Methods: Resistance to dabrafenib was modeled in vitro in the BRAF-mutated MM cell lines (MMCL) U266 (K601N^mut) and DP6 (BRAFV600E^mut). Low-pass whole genome sequencing (LPWGS), RNA sequencing, ChIP sequencing and immunoblotting were performed for genomic, transcriptomic, epigenomic and molecular characterization. Functional validation was performed by genome editing using CRISPR/Cas9 technology.

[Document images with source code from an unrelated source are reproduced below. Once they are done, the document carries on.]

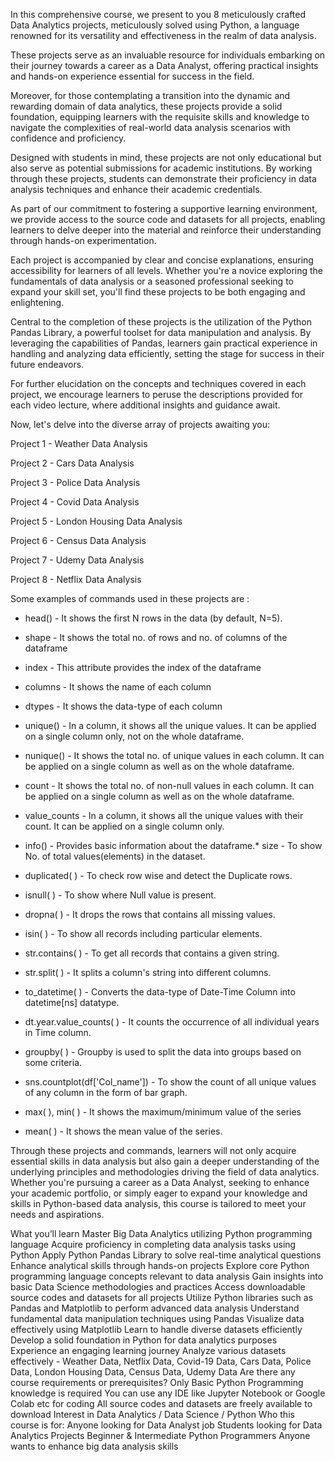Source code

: 
In this comprehensive course, we present to you 8 meticulously crafted Data Analytics projects, meticulously solved using Python, a language renowned for its versatility and effectiveness in the realm of data analysis.

These projects serve as an invaluable resource for individuals embarking on their journey towards a career as a Data Analyst, offering practical insights and hands-on experience essential for success in the field.

Moreover, for those contemplating a transition into the dynamic and rewarding domain of data analytics, these projects provide a solid foundation, equipping learners with the requisite skills and knowledge to navigate the complexities of real-world data analysis scenarios with confidence and proficiency.

Designed with students in mind, these projects are not only educational but also serve as potential submissions for academic institutions. By working through these projects, students can demonstrate their proficiency in data analysis techniques and enhance their academic credentials.

As part of our commitment to fostering a supportive learning environment, we provide access to the source code and datasets for all projects, enabling learners to delve deeper into the material and reinforce their understanding through hands-on experimentation.

Each project is accompanied by clear and concise explanations, ensuring accessibility for learners of all levels. Whether you're a novice exploring the fundamentals of data analysis or a seasoned professional seeking to expand your skill set, you'll find these projects to be both engaging and enlightening.

Central to the completion of these projects is the utilization of the Python Pandas Library, a powerful toolset for data manipulation and analysis. By leveraging the capabilities of Pandas, learners gain practical experience in handling and analyzing data efficiently, setting the stage for success in their future endeavors.

For further elucidation on the concepts and techniques covered in each project, we encourage learners to peruse the descriptions provided for each video lecture, where additional insights and guidance await.



Now, let's delve into the diverse array of projects awaiting you:

Project 1 - Weather Data Analysis

Project 2 - Cars Data Analysis

Project 3 - Police Data Analysis

Project 4 - Covid Data Analysis

Project 5 - London Housing Data Analysis

Project 6 - Census Data Analysis

Project 7 - Udemy Data Analysis

Project 8 - Netflix Data Analysis



Some examples of commands used in these projects are :

* head() - It shows the first N rows in the data (by default, N=5).

* shape - It shows the total no. of rows and no. of columns of the dataframe

* index - This attribute provides the index of the dataframe

* columns - It shows the name of each column

* dtypes - It shows the data-type of each column

* unique() - In a column, it shows all the unique values. It can be applied on a single column only, not on the whole dataframe.

* nunique() - It shows the total no. of unique values in each column. It can be applied on a single column as well as on the whole dataframe.

* count - It shows the total no. of non-null values in each column. It can be applied on a single column as well as on the whole dataframe.

* value_counts - In a column, it shows all the unique values with their count. It can be applied on a single column only.

* info() - Provides basic information about the dataframe.* size - To show No. of total values(elements) in the dataset.

* duplicated( ) - To check row wise and detect the Duplicate rows.

* isnull( ) - To show where Null value is present.

* dropna( ) - It drops the rows that contains all missing values.

* isin( ) - To show all records including particular elements.

* str.contains( ) - To get all records that contains a given string.

* str.split( ) - It splits a column's string into different columns.

* to_datetime( ) - Converts the data-type of Date-Time Column into datetime[ns] datatype.

* dt.year.value_counts( ) - It counts the occurrence of all individual years in Time column.

* groupby( ) - Groupby is used to split the data into groups based on some criteria.

* sns.countplot(df['Col_name']) - To show the count of all unique values of any column in the form of bar graph.

* max( ), min( ) - It shows the maximum/minimum value of the series

* mean( ) - It shows the mean value of the series.



Through these projects and commands, learners will not only acquire essential skills in data analysis but also gain a deeper understanding of the underlying principles and methodologies driving the field of data analytics. Whether you're pursuing a career as a Data Analyst, seeking to enhance your academic portfolio, or simply eager to expand your knowledge and skills in Python-based data analysis, this course is tailored to meet your needs and aspirations.

What you’ll learn
Master Big Data Analytics utilizing Python programming language
Acquire proficiency in completing data analysis tasks using Python
Apply Python Pandas Library to solve real-time analytical questions
Enhance analytical skills through hands-on projects
Explore core Python programming language concepts relevant to data analysis
Gain insights into basic Data Science methodologies and practices
Access downloadable source codes and datasets for all projects
Utilize Python libraries such as Pandas and Matplotlib to perform advanced data analysis
Understand fundamental data manipulation techniques using Pandas
Visualize data effectively using Matplotlib
Learn to handle diverse datasets efficiently
Develop a solid foundation in Python for data analytics purposes
Experience an engaging learning journey
Analyze various datasets effectively - Weather Data, Netflix Data, Covid-19 Data, Cars Data, Police Data, London Housing Data, Census Data, Udemy Data
Are there any course requirements or prerequisites?
Only Basic Python Programming knowledge is required
You can use any IDE like Jupyter Notebook or Google Colab etc for coding
All source codes and datasets are freely available to download
Interest in Data Analytics / Data Science / Python
Who this course is for:
Anyone looking for Data Analyst job
Students looking for Data Analytics Projects
Beginner & Intermediate Python Programmers
Anyone wants to enhance big data analysis skills
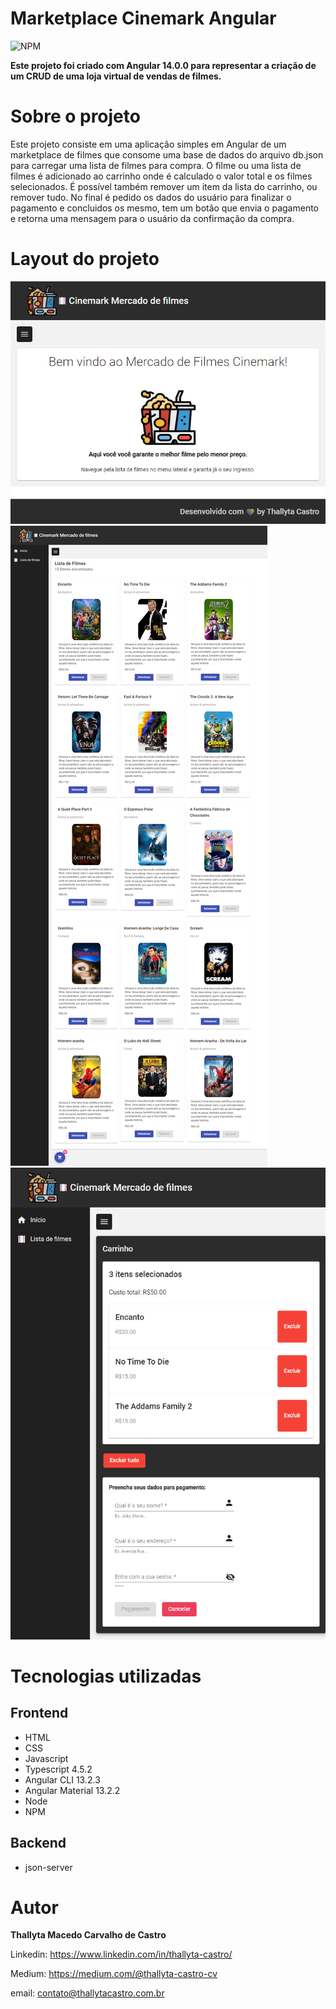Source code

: # Marketplace Cinemark Angular
![NPM](https://img.shields.io/npm/l/react)

<b> Este projeto foi criado com Angular 14.0.0 para representar a criação de um CRUD de uma loja virtual de vendas de filmes. </b>

# Sobre o projeto
Este projeto consiste em uma aplicação simples em Angular de um marketplace de filmes que consome uma base de dados do arquivo db.json para carregar uma lista de filmes para compra.
O filme ou uma lista de filmes é adicionado ao carrinho onde é calculado o valor total e os filmes selecionados. É possível também remover um item da lista do carrinho, ou remover tudo. 
No final é pedido os dados do usuário para finalizar o pagamento e concluidos os mesmo, tem um botão que envia o pagamento e retorna uma mensagem para o usuário da confirmação da compra.

# Layout do projeto

![Home](1.png)
![Lista de Filmes](2.png)
![Carrinho](3.png)

# Tecnologias utilizadas
## Frontend

* HTML
* CSS 
* Javascript
* Typescript 4.5.2
* Angular CLI 13.2.3
* Angular Material 13.2.2
* Node
* NPM

## Backend

* json-server

# Autor
<b>Thallyta Macedo Carvalho de Castro</b>

Linkedin: https://www.linkedin.com/in/thallyta-castro/

Medium: https://medium.com/@thallyta-castro-cv

email: contato@thallytacastro.com.br

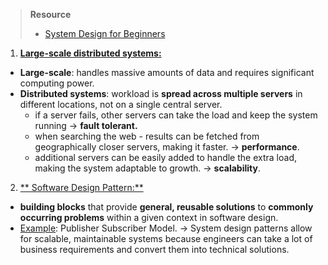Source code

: > **Resource**
> - [System Design for Beginners](https://youtu.be/m8Icp_Cid5o?si=Bzu1yqC3bGymEaeU)

1. <u>**Large-scale distributed systems:**</u>
* **Large-scale**: handles massive amounts of data and requires significant computing power.
* **Distributed systems**: workload is **spread across multiple servers** in different locations, not on a single central server.
	* if a server fails, other servers can take the load and keep the system running → **fault tolerant.**
	* when searching the web - results can be fetched from geographically closer servers, making it faster. → **performance**.
	* additional servers can be easily added to handle the extra load, making the system adaptable to growth. → **scalability**.
2. <u>** Software Design Pattern:**</u> 
* **building blocks** that provide **general, reusable solutions** to **commonly occurring problems** within a given context in software design.
* <u>Example</u>: Publisher Subscriber Model.
→ System design patterns allow for scalable, maintainable systems because engineers can take a lot of business requirements and convert them into technical solutions. 
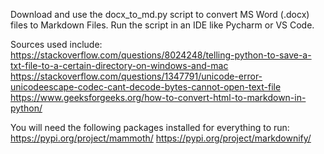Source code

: Download and use the docx_to_md.py script to convert MS Word (.docx) files to Markdown Files.
Run the script in an IDE like Pycharm or VS Code. 

Sources used include:
https://stackoverflow.com/questions/8024248/telling-python-to-save-a-txt-file-to-a-certain-directory-on-windows-and-mac
https://stackoverflow.com/questions/1347791/unicode-error-unicodeescape-codec-cant-decode-bytes-cannot-open-text-file
https://www.geeksforgeeks.org/how-to-convert-html-to-markdown-in-python/

You will need the following packages installed for everything to run:
https://pypi.org/project/mammoth/
https://pypi.org/project/markdownify/
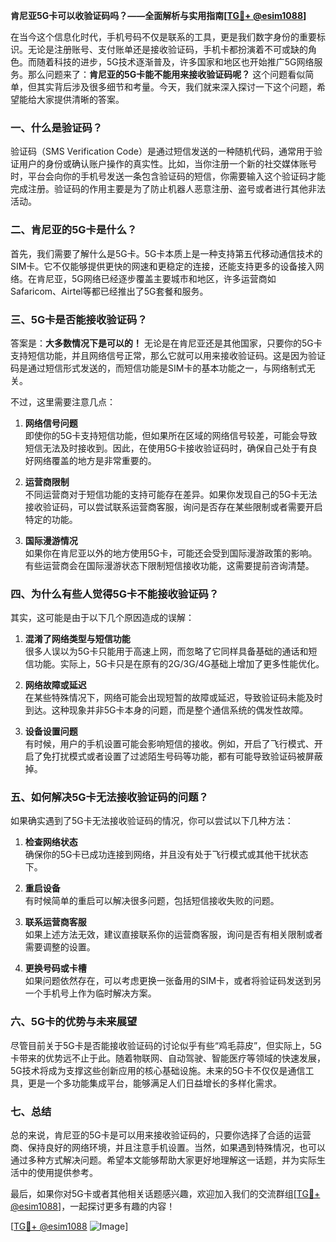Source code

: **肯尼亚5G卡可以收验证码吗？——全面解析与实用指南[[TG💪+ @esim1088](https://t.me/s/esim1088)]**

在当今这个信息化时代，手机号码不仅是联系的工具，更是我们数字身份的重要标识。无论是注册账号、支付账单还是接收验证码，手机卡都扮演着不可或缺的角色。而随着科技的进步，5G技术逐渐普及，许多国家和地区也开始推广5G网络服务。那么问题来了：**肯尼亚的5G卡能不能用来接收验证码呢？** 这个问题看似简单，但其实背后涉及很多细节和考量。今天，我们就来深入探讨一下这个问题，希望能给大家提供清晰的答案。

### 一、什么是验证码？

验证码（SMS Verification Code）是通过短信发送的一种随机代码，通常用于验证用户的身份或确认账户操作的真实性。比如，当你注册一个新的社交媒体账号时，平台会向你的手机号发送一条包含验证码的短信，你需要输入这个验证码才能完成注册。验证码的作用主要是为了防止机器人恶意注册、盗号或者进行其他非法活动。

### 二、肯尼亚的5G卡是什么？

首先，我们需要了解什么是5G卡。5G卡本质上是一种支持第五代移动通信技术的SIM卡。它不仅能够提供更快的网速和更稳定的连接，还能支持更多的设备接入网络。在肯尼亚，5G网络已经逐步覆盖主要城市和地区，许多运营商如Safaricom、Airtel等都已经推出了5G套餐和服务。

### 三、5G卡是否能接收验证码？

答案是：**大多数情况下是可以的！** 无论是在肯尼亚还是其他国家，只要你的5G卡支持短信功能，并且网络信号正常，那么它就可以用来接收验证码。这是因为验证码是通过短信形式发送的，而短信功能是SIM卡的基本功能之一，与网络制式无关。

不过，这里需要注意几点：

1. **网络信号问题**  
   即使你的5G卡支持短信功能，但如果所在区域的网络信号较差，可能会导致短信无法及时接收到。因此，在使用5G卡接收验证码时，确保自己处于有良好网络覆盖的地方是非常重要的。

2. **运营商限制**  
   不同运营商对于短信功能的支持可能存在差异。如果你发现自己的5G卡无法接收验证码，可以尝试联系运营商客服，询问是否存在某些限制或者需要开启特定的功能。

3. **国际漫游情况**  
   如果你在肯尼亚以外的地方使用5G卡，可能还会受到国际漫游政策的影响。有些运营商会在国际漫游状态下限制短信接收功能，这需要提前咨询清楚。

### 四、为什么有些人觉得5G卡不能接收验证码？

其实，这可能是由于以下几个原因造成的误解：

1. **混淆了网络类型与短信功能**  
   很多人误以为5G卡只能用于高速上网，而忽略了它同样具备基础的通话和短信功能。实际上，5G卡只是在原有的2G/3G/4G基础上增加了更多性能优化。

2. **网络故障或延迟**  
   在某些特殊情况下，网络可能会出现短暂的故障或延迟，导致验证码未能及时到达。这种现象并非5G卡本身的问题，而是整个通信系统的偶发性故障。

3. **设备设置问题**  
   有时候，用户的手机设置可能会影响短信的接收。例如，开启了飞行模式、开启了免打扰模式或者设置了过滤陌生号码等功能，都有可能导致验证码被屏蔽掉。

### 五、如何解决5G卡无法接收验证码的问题？

如果确实遇到了5G卡无法接收验证码的情况，你可以尝试以下几种方法：

1. **检查网络状态**  
   确保你的5G卡已成功连接到网络，并且没有处于飞行模式或其他干扰状态下。

2. **重启设备**  
   有时候简单的重启可以解决很多问题，包括短信接收失败的问题。

3. **联系运营商客服**  
   如果上述方法无效，建议直接联系你的运营商客服，询问是否有相关限制或者需要调整的设置。

4. **更换号码或卡槽**  
   如果问题依然存在，可以考虑更换一张备用的SIM卡，或者将验证码发送到另一个手机号上作为临时解决方案。

### 六、5G卡的优势与未来展望

尽管目前关于5G卡是否能接收验证码的讨论似乎有些“鸡毛蒜皮”，但实际上，5G卡带来的优势远不止于此。随着物联网、自动驾驶、智能医疗等领域的快速发展，5G技术将成为支撑这些创新应用的核心基础设施。未来的5G卡不仅仅是通信工具，更是一个多功能集成平台，能够满足人们日益增长的多样化需求。

### 七、总结

总的来说，肯尼亚的5G卡是可以用来接收验证码的，只要你选择了合适的运营商、保持良好的网络环境，并且注意手机设置。当然，如果遇到特殊情况，也可以通过多种方式解决问题。希望本文能够帮助大家更好地理解这一话题，并为实际生活中的使用提供参考。

最后，如果你对5G卡或者其他相关话题感兴趣，欢迎加入我们的交流群组[[TG💪+ @esim1088](https://t.me/s/esim1088)]，一起探讨更多有趣的内容！

[[TG💪+ @esim1088](https://t.me/s/esim1088) ![Image](https://i.postimg.cc/4NQfJmqS/Snipaste-2025-05-13-00-14-12.png)]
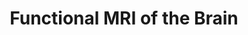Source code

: ---
title: "Functional MRI of the Brain"
project_id: 
conference_id: ""
presenters:
   - peter_bandettini
summary: "Functional MRI of the Brain, Arlington, VA"
file: /assets/presentations/
filename: 
layout: presentation
---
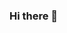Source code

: ### Hi there 👋

<!--
**zsoolti8917/zsoolti8917** is a ✨ _special_ ✨ repository because its `README.md` (this file) appears on your GitHub profile.

Here are some ideas to get you started:

Welcome to my Github page! My name is Zsolt Varjú, and I am currently studying applied informatics in Slovakia while working as a visual web tester. In my current role, I review websites for cities and organizations, identify any discrepancies between the design files, and communicate revisions to frontend developers. As a result, I have developed a keen eye for identifying and troubleshooting problems in HTML and CSS.

My experience in this position has fueled my interest in frontend development, and I am currently learning SCSS and React. I enjoy working on 3D projects and modeling, and when I am not coding, you can find me skiing down a mountain slope.

Working in a fully remote position has taught me how to communicate effectively through email and Slack while meeting strict deadlines. I am excited to share my projects and collaborate with other developers on Github, so please feel free to take a look around and connect with me.

- 🔭 I’m currently working on Solving all the Frontend mentor projects to hone my HTML and CSS skills [@zsoltvarju](https://www.frontendmentor.io/profile/zsoltvarju)
- 🌱 I’m currently started to learn REACT
- 📫 How to reach me: [zsolt.varju.rl@gmail.com](zsolt.varju.rl@gmail.com)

Results: Modeling of dabrafenib resistance in vitro revealed an initial decline of cell numbers, followed by a plateau phase and a gradual outgrowth of resistant cells after ~80 days of treatment. As expected, exposure of BRAF^mut MMCL to dabrafenib led to initial downregulation of pERK and pMEK. At later timepoints, upregulation of pERK and pMEK was observed, suggesting that re-activation of the ERK/MEK pathway ultimately overcomes BRAF inhibition. This outgrowth was associated with highly distinct copy number profiles in each resistant clone, implying clonal selection with outgrowth of genetically resistant clones as one mechanism of drug resistance in MM. Additionally, we found that BRAF inhibition of BRAF^mut MMCL promotes changes of the transcriptional circuitry that appears independent of clonal outgrowth of genetically resistant clones. These transcriptional changes were highly homogenous, occurred as early as 7-14 days after starting treatment and were associated with de-differentiation of MMCL into a more immature B lymphocytic phenotype. This phenotype was associated with greater mRNA expression of CD19 and CD81, as well as upregulation of the B-lymphocyte activation antigen B7-2 (CD86) and PI3K pathway genes. We next investigated if targeting the PI3K pathway and B7.2 can be exploited for effective killing of dabrafenib-resistant BRAF^mut MM cells. Studies for the PI3Kδ inhibitor idelalisib in dabrafenib-persistent MMCL revealed higher sensitivity as compared to dabrafenib-naïve controls. Genome editing suggests a survival advantage for CD86^WT as compared to CD86^KO MMCL.

Conclusions: Our data suggest that resistance to BRAF inhibition in vitro is mediated by two distinct mechanisms: 1) clonal outgrowth of genetically distinct resistant clones, and 2) transcriptional rewiring that leads to activation of alternative signaling pathways. The latter is characterized by changes in cellular differentiation and upregulation of PI3K and CD28/CD86 signaling. These concepts may provide a framework for revealing therapeutic vulnerabilities and to overcome drug resistance mediated by genetic heterogeneity in MM.